Puisque la forêt est majoritairement de tenure publique, c’est donc dire qu’elle appartient au Québec; c’est le gouvernement qui en assure la gestion. En ce sens, il est responsable de l’encadrement de tout ce qui s’y passe. Il en définit les statuts territoriaux et les droits d’utilisation. Il a le mandat d’assurer son développement et sa pérennité.
Son objectif est donc d’accroître et de diversifier de façon durable l’apport de la forêt à la société québécoise. Pour cela, il doit trouver un équilibre pour permettre une cohabitation harmonieuse entre les divers utilisateurs et utilisatrices dans un contexte de développement durable de ses ressources. Pour y arriver, il consulte, planifie, effectue de la recherche, fait des inventaires et s’assure du suivi des droits et des obligations des utilisateurs et utilisatrices.
Un modèle qui nous distingue
La forêt a une grande importance socioéconomique pour le Québec et ses régions, car elle assure prospérité et stabilité à des centaines de municipalités qui vivent et jouissent de la forêt.
Les utilisateurs et utilisatrices sont très nombreux en forêt publique, et les activités qui s’y pratiquent sont très diversifiées. Les forestiers contribuent à ouvrir l’accès au territoire, ce qui bénéficie par le fait même aux citoyens et citoyennes, qui pourront exercer notamment la chasse, la pêche, la trappe, la motoneige, le quad, la randonnée, le camping, le tourisme d’aventure, l’ornithologie ou encore la cueillette de fruits sauvages ou de champignons. Tous ces usages doivent toutefois être exercés dans le respect des droits de chacun. Pour y arriver, un important exercice d’harmonisation entre les différents usages économiques et récréatifs du territoire est réalisé. C’est d’ailleurs ce qui distingue le Québec du reste du monde, puisque, sur un même territoire, il est fréquent d’y concilier plus d’une vingtaine d’usages différents.
8 % de forêts privées
Les forêts privées québécoises couvrent près de 73 000 km2, soit 8 % de l’ensemble des forêts du Québec. Principalement situées dans le sud de la province, elles bénéficient d’un climat plus doux et de sols fertiles, offrant de bonnes conditions de croissance et une plus grande diversité d’essences que dans les forêts nordiques. On compte plus de 162 000 propriétaires, dont environ 20 % cultivent leur forêt.
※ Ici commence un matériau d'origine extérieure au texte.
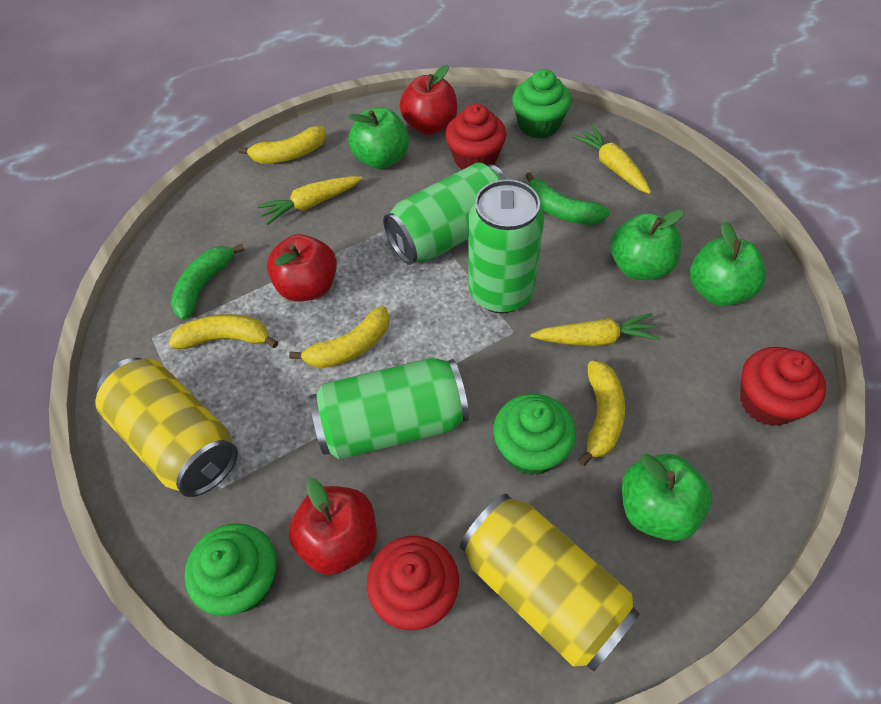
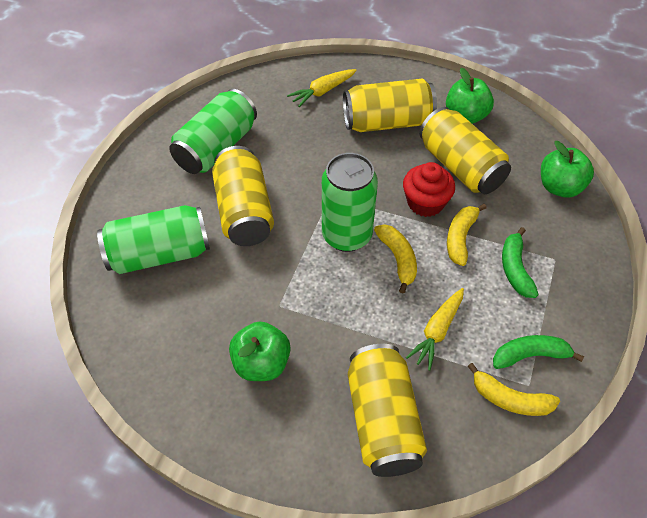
green apple: 4 -> 3
green cupcake: 3 -> 0
red apple: 3 -> 0
red cupcake: 3 -> 1
yellow banana: 4 -> 3
yellow can: 2 -> 4
yellow carrot: 3 -> 2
Le défi forestier de notre société
De nos jours, une partie de la population perçoit surtout la forêt publique comme un espace de loisirs et de détente. Pourtant, de la forêt à l’usine, la ressource forestière est aussi une source importante d’emplois durables pour de nombreux travailleurs et travailleuses dans les différentes régions du Québec, tout en contribuant à répondre aux besoins croissants de la population en matière de produits du bois.
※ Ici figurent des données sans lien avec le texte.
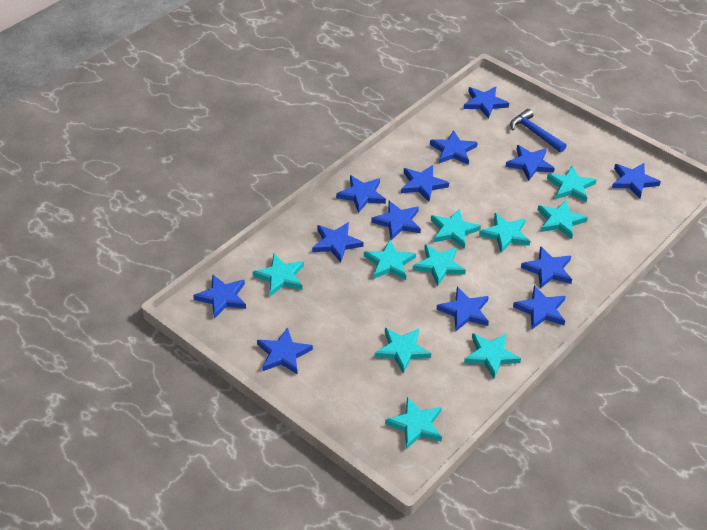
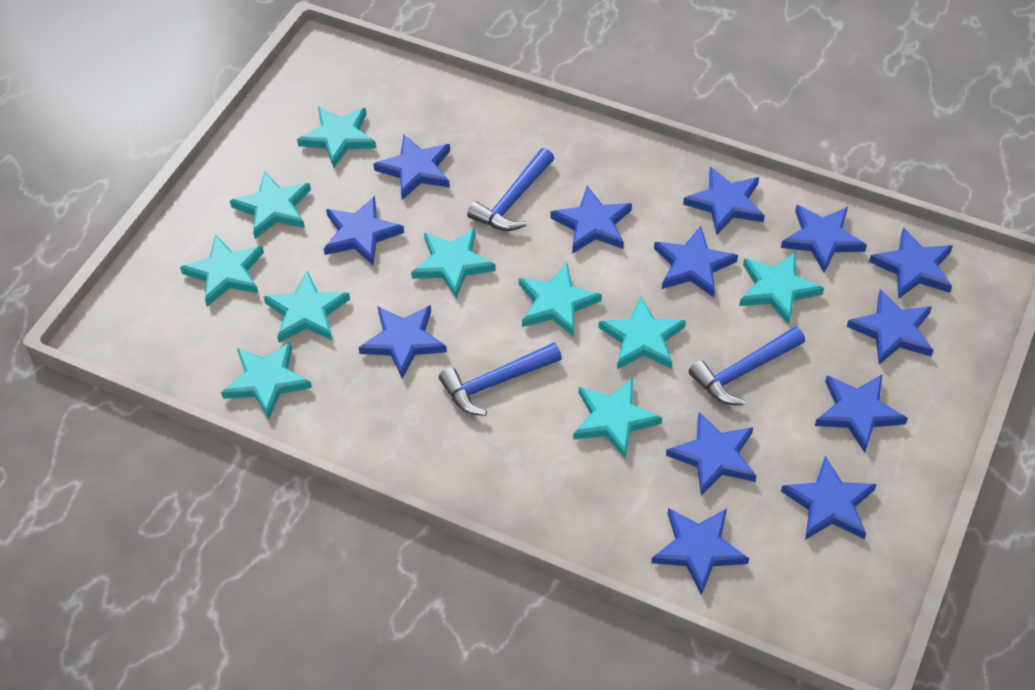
blue hammer: 1 -> 3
Les activités économiques et récréatives liées à cette vaste étendue forestière profitent à l’ensemble des Québécois et des Québécoises. Le défi consiste à en concilier les différents usages, notamment de permettre aux personnes qui en vivent de continuer à en tirer leurs revenus, à celles qui la fréquentent de conserver leur accès, tout cela dans le respect et la pérennité des écosystèmes. C’est ainsi que la forêt continuera d’assurer la vitalité et le développement des régions du Québec.